In this chapter, Counting the Cost, Lewis looks at the “process” of Christianity – the dying to self and being made new. For many, this is an unnerving idea. We hold so tightly to the self – our “identity” – that we can’t imagine something different, something more than what we are now. But what is the cost of Christianity? I am not talking about the Joel Olsteen approach to Christianity. I am talking about the difficulties of life – the hardship brought into this world by sin and the process through which the Lord is redeeming not only His children but all of creation.
On a very personal level, we call this sanctification. The Westminster Shorter Catechism defines sanctification as “the work of God’s free grace, whereby we are renewed in the whole man after the image of God, and are enabled more and more to die unto sin, and live unto righteousness.” At times, in fact more than we care to admit, this renewal carries tremendous pain. It means abandoning those things that once brought us tremendous joy and comfort, friends in whom we once confided, and outings to which we looked forward on a regular basis.
One of the best words to describe this process is “surrender”. Surrender says I have enough trying on my own; my own way results in failure over and over. That is not a word with which many are fond, but it is accurate to the picture of Christianity. Surrender means obedience. Lewis puts it this way: “We may be content to remain what we call ‘ordinary people’: but He is determined to carry out a quite different plan. To shrink back from that plan is not humility; it is laziness and cowardice. To submit to it is not conceit or megalomania; it is obedience” (175).

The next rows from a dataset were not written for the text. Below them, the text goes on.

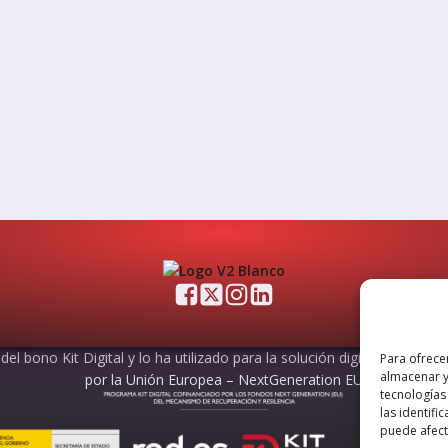
el bono Kit Digital y lo ha utilizado para la solución digital: Sitio web
Para ofrece
almacenar y
por la Unión Europea – NextGeneration EU
tecnologías
las identifi
puede afecta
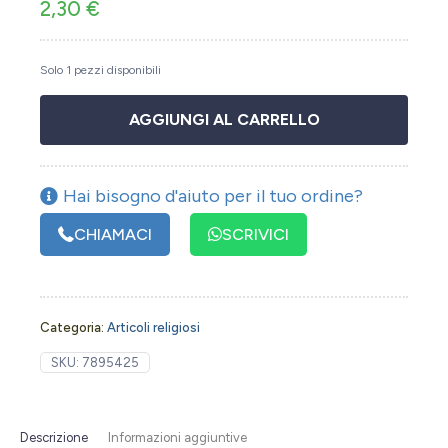
2,30
€
Solo 1 pezzi disponibili
AGGIUNGI AL CARRELLO
Hai bisogno d'aiuto per il tuo ordine?
CHIAMACI
SCRIVICI
Categoria:
Articoli religiosi
SKU:
7895425
Descrizione
Informazioni aggiuntive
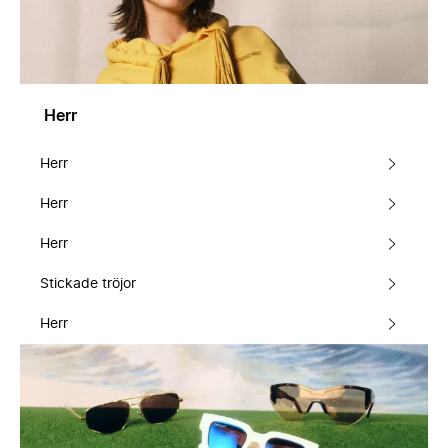
Herr
Herr
Herr
Herr
Stickade tröjor
Herr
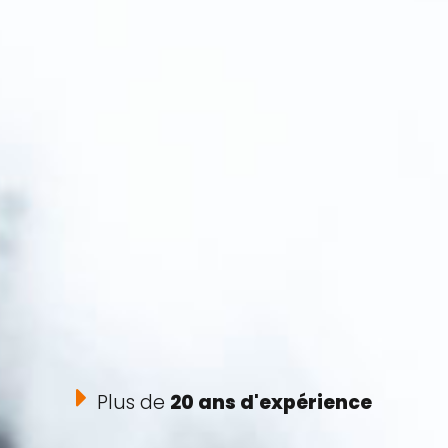
Plus de
20 ans d'expérience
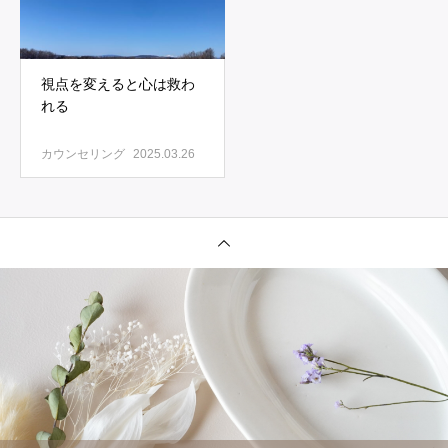
視点を変えると心は救わ
れる
カウンセリング
2025.03.26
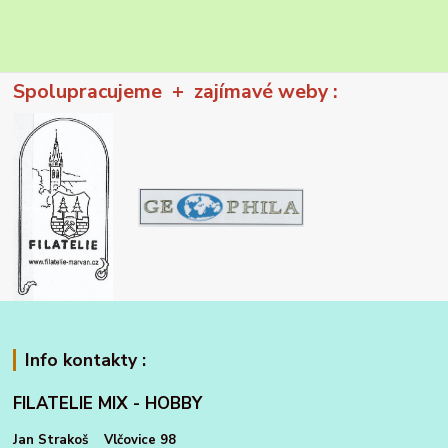
Spolupracujeme + zajímavé weby :
Info kontakty :
FILATELIE MIX - HOBBY
Jan Strakoš Vlčovice 98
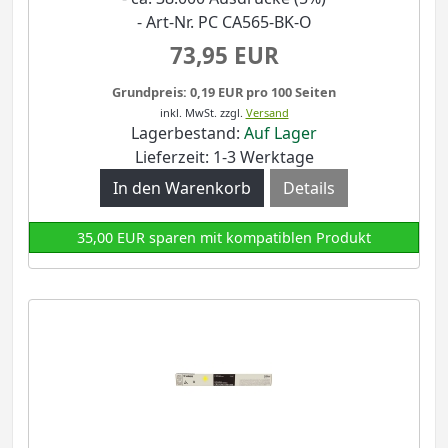
- Art-Nr. PC CA565-BK-O
73,95 EUR
Grundpreis: 0,19 EUR pro 100 Seiten
inkl. MwSt.
zzgl.
Versand
Lagerbestand:
Auf Lager
Lieferzeit: 1-3 Werktage
Details
35,00 EUR sparen mit kompatiblen Produkt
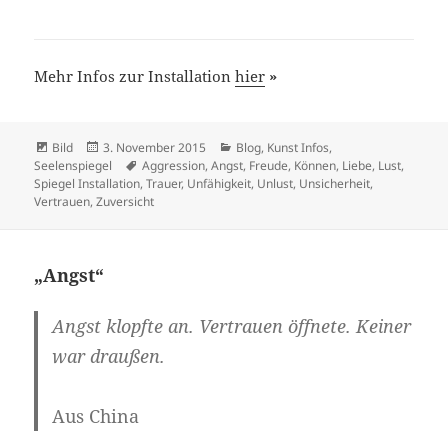
Mehr Infos zur Installation
hier
»
Format
Veröffentlicht
Kategorien
Bild
3. November 2015
Blog
,
Kunst Infos
,
am
Schlagwörter
Seelenspiegel
Aggression
,
Angst
,
Freude
,
Können
,
Liebe
,
Lust
,
Spiegel Installation
,
Trauer
,
Unfähigkeit
,
Unlust
,
Unsicherheit
,
Vertrauen
,
Zuversicht
„Angst“
Angst
klopfte an. Vertrauen öffnete. Keiner
war draußen.
Aus China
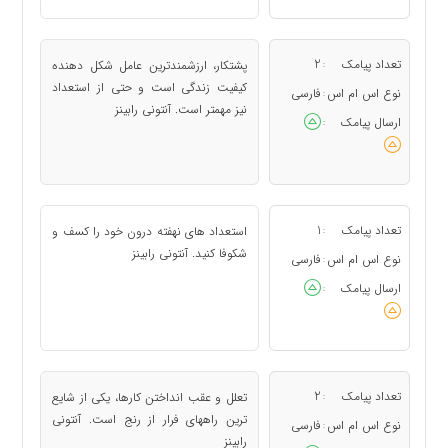
تعداد پیامک
2
پشتکار، ارزشمندترین عامل شکل دهنده
:
کیفیت زندگی است و حتی از استعداد
نوع اس ام اس
فارسی
:
نیز مهمتر است. آنتونی رابینز
ارسال پیامک
:
تعداد پیامک
1
استعداد های نهفته درون خود را کسف و
:
شکوفا کنید. آنتونی رابینز
نوع اس ام اس
فارسی
:
ارسال پیامک
:
تعداد پیامک
2
تعلل و عقب انداختن کارها، یکی از شایع
:
ترین راههای فرار از رنج است. آنتونی
نوع اس ام اس
فارسی
:
رابینز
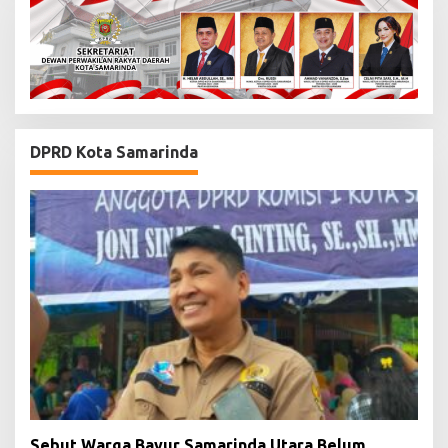
DPRD Kota Samarinda
Sebut Warga Bayur Samarinda Utara Belum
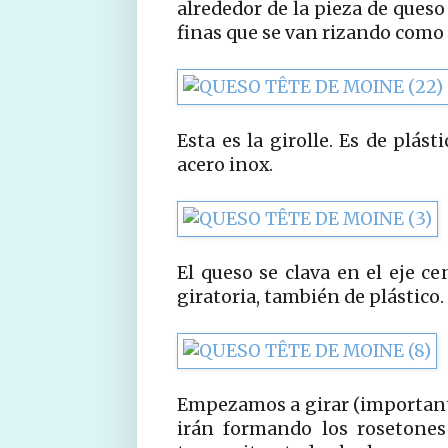
alrededor de la pieza de que
finas que se van rizando como 
Esta es la girolle. Es de plá
acero inox.
El queso se clava en el eje cen
giratoria, también de plástico.
Empezamos a girar (importante
irán formando los rosetones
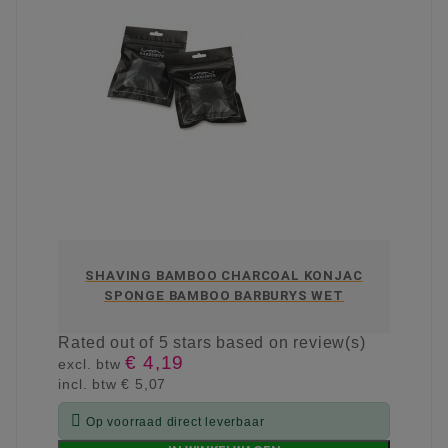
SHAVING BAMBOO CHARCOAL KONJAC
SPONGE BAMBOO BARBURYS WET
Rated
out of 5 stars based on
review(s)
€ 4,19
excl. btw
incl. btw
€ 5,07

Op voorraad direct leverbaar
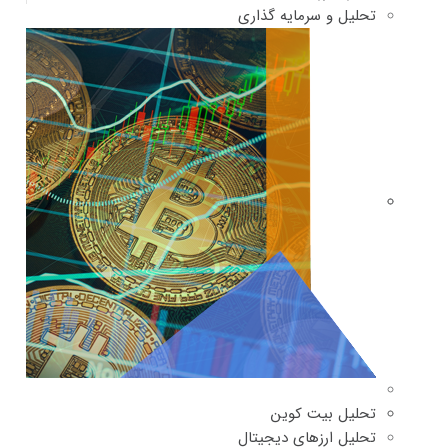
تحلیل و سرمایه گذاری
تحلیل بیت کوین
تحلیل ارزهای دیجیتال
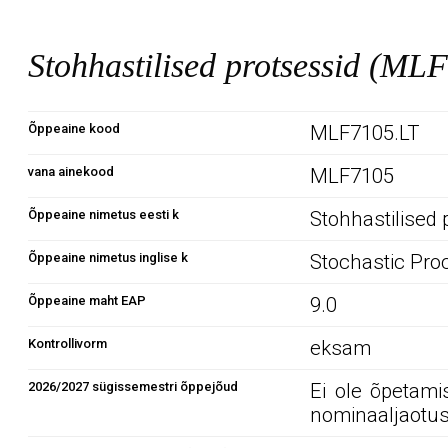
Stohhastilised protsessid (ML
Õppeaine kood
MLF7105.LT
vana ainekood
MLF7105
Õppeaine nimetus eesti k
Stohhastilised 
Õppeaine nimetus inglise k
Stochastic Pr
Õppeaine maht EAP
9.0
Kontrollivorm
eksam
2026/2027 sügissemestri õppejõud
Ei ole õpetami
nominaaljaotus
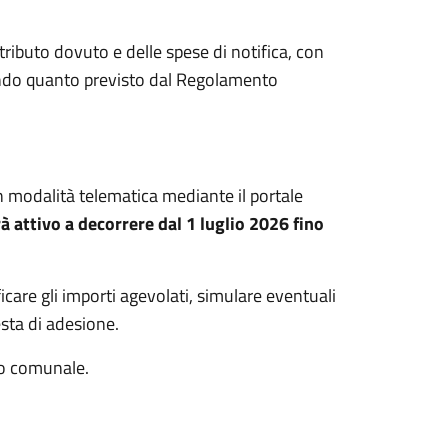
ributo dovuto e delle spese di notifica, con
condo quanto previsto dal Regolamento
 modalità telematica mediante il portale
rà attivo a decorrere dal 1 luglio 2026 fino
ficare gli importi agevolati, simulare eventuali
esta di adesione.
to comunale.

No where in Scripture is Christianity described as easy. No where does it say that one will find complete happiness in this world. No where does it say that this world is our eternal home. And no where do it say this is the best we are. The Bible clearly portrays a life that requires much of us knowing that we cannot accomplish a hint of it without the shed blood of Christ and the power of His Spirit within us. It looks forward to a world greater and more beautiful than this one. We may suffer now, but God promises that it will not last forever!
I want to leave you with this quote: “The process will be long and in parts very painful; but that is what we are in for. Nothing less. He meant what he said” (176).
Questions:
*Is there a specific area with which you wrestle in your own life?
*How has the Lord worked in your life up to this point? Can you speak to tangible changes? Can you put words to a changed heart?
*Do you allow others to speak into your life and come along side you?
*Is change something you embrace as part of the Christian life?
*Are you creative in news ways to see God’s redeeming work in your life?